START AVAILABLE DATA

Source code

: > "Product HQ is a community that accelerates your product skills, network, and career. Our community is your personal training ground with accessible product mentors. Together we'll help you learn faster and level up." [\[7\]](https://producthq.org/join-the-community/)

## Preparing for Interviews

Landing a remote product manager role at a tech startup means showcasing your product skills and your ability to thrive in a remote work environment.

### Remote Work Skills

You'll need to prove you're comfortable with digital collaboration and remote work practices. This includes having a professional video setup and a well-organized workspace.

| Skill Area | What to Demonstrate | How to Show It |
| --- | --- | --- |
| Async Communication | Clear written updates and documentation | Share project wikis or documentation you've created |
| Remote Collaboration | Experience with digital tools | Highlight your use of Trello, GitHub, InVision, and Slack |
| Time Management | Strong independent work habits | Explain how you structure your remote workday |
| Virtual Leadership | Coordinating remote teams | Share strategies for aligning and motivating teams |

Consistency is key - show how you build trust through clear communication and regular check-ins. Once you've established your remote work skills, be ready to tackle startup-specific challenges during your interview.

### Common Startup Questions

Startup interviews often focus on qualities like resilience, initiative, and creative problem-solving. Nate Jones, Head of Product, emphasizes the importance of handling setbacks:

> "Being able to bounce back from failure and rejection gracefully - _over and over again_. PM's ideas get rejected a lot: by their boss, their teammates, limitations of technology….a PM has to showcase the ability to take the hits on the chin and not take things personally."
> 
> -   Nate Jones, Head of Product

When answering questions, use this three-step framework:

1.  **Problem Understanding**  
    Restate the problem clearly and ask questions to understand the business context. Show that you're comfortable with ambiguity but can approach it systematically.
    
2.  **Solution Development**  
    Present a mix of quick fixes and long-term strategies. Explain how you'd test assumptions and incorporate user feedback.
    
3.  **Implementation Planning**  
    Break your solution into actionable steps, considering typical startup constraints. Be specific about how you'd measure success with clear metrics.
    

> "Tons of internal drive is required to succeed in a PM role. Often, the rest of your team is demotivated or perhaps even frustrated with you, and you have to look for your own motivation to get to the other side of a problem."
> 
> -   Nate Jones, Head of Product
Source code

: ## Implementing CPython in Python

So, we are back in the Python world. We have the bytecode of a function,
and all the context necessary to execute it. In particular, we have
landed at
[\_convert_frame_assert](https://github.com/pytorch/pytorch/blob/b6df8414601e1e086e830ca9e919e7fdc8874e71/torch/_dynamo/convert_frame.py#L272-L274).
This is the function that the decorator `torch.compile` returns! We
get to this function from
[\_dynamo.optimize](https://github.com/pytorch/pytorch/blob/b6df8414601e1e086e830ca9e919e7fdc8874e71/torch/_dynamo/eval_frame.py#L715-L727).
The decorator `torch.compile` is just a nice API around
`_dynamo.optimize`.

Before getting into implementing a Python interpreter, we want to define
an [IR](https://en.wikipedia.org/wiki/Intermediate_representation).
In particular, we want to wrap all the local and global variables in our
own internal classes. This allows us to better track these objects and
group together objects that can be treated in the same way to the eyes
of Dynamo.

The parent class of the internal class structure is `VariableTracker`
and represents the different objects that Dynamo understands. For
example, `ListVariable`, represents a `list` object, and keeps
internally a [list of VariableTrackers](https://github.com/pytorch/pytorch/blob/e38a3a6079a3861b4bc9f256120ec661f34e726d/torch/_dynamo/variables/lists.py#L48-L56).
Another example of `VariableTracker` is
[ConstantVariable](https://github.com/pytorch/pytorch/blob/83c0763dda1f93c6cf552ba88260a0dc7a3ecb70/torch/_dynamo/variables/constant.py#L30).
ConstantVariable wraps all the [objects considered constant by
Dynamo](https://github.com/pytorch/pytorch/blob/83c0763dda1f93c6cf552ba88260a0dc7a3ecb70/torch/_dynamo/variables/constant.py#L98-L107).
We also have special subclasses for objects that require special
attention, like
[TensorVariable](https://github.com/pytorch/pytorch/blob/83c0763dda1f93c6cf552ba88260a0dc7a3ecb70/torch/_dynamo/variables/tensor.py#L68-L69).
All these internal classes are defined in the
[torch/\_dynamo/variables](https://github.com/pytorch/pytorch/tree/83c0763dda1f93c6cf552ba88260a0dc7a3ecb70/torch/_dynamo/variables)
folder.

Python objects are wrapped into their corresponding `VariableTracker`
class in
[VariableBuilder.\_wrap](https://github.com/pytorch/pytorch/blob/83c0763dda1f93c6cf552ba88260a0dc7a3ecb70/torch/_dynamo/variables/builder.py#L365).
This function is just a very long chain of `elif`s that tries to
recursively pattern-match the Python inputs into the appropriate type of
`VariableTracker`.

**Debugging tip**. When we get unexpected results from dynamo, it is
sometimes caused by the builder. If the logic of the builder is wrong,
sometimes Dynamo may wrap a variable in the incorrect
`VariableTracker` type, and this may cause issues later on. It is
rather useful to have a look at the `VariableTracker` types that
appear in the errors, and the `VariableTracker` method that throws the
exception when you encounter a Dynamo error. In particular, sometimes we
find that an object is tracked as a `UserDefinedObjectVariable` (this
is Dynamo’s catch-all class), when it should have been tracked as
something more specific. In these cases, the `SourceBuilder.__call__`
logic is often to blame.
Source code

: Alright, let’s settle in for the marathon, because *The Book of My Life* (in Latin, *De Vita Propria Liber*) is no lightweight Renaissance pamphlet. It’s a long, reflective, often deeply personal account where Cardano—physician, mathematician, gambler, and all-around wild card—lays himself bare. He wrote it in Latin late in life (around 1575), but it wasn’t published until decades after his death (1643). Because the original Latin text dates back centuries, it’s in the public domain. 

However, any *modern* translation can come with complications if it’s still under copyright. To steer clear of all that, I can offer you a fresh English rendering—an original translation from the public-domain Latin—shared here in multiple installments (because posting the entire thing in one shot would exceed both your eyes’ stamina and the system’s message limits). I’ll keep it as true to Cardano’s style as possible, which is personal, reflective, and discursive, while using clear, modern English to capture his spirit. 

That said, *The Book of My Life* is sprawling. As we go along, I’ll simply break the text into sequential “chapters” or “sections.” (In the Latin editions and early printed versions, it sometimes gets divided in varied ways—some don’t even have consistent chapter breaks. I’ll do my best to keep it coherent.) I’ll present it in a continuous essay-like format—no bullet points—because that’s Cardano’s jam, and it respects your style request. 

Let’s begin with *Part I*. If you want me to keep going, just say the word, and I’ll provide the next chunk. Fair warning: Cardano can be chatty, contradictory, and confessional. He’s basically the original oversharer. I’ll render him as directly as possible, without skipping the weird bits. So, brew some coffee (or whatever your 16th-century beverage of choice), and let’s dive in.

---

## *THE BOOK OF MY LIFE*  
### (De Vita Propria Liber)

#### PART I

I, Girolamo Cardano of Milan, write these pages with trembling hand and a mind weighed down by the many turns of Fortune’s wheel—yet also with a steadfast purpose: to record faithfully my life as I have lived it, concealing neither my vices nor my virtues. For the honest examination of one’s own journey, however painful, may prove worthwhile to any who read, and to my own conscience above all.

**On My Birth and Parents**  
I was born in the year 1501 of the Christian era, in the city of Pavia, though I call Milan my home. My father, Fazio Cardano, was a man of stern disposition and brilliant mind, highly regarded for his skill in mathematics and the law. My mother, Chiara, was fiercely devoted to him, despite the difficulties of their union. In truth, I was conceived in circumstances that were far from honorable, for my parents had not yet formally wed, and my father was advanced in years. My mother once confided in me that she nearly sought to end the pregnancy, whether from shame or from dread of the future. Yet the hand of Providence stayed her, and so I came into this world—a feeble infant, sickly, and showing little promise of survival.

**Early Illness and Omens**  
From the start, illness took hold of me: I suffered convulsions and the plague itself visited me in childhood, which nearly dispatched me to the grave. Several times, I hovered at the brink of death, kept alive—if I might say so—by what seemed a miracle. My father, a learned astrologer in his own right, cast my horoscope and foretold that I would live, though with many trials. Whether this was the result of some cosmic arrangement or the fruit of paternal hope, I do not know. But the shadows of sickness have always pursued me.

END AVAILABLE DATA

▸ INSTRUCTIONS FOR THE TASK
Take the line containing "## *THE BOOK OF MY LIFE*" and every line after it up to the last line of the listing, and output them exactly, with nothing else.

▸ OUTPUT OF THE TASK
## *THE BOOK OF MY LIFE*  
### (De Vita Propria Liber)

#### PART I

I, Girolamo Cardano of Milan, write these pages with trembling hand and a mind weighed down by the many turns of Fortune’s wheel—yet also with a steadfast purpose: to record faithfully my life as I have lived it, concealing neither my vices nor my virtues. For the honest examination of one’s own journey, however painful, may prove worthwhile to any who read, and to my own conscience above all.

**On My Birth and Parents**  
I was born in the year 1501 of the Christian era, in the city of Pavia, though I call Milan my home. My father, Fazio Cardano, was a man of stern disposition and brilliant mind, highly regarded for his skill in mathematics and the law. My mother, Chiara, was fiercely devoted to him, despite the difficulties of their union. In truth, I was conceived in circumstances that were far from honorable, for my parents had not yet formally wed, and my father was advanced in years. My mother once confided in me that she nearly sought to end the pregnancy, whether from shame or from dread of the future. Yet the hand of Providence stayed her, and so I came into this world—a feeble infant, sickly, and showing little promise of survival.

**Early Illness and Omens**  
From the start, illness took hold of me: I suffered convulsions and the plague itself visited me in childhood, which nearly dispatched me to the grave. Several times, I hovered at the brink of death, kept alive—if I might say so—by what seemed a miracle. My father, a learned astrologer in his own right, cast my horoscope and foretold that I would live, though with many trials. Whether this was the result of some cosmic arrangement or the fruit of paternal hope, I do not know. But the shadows of sickness have always pursued me.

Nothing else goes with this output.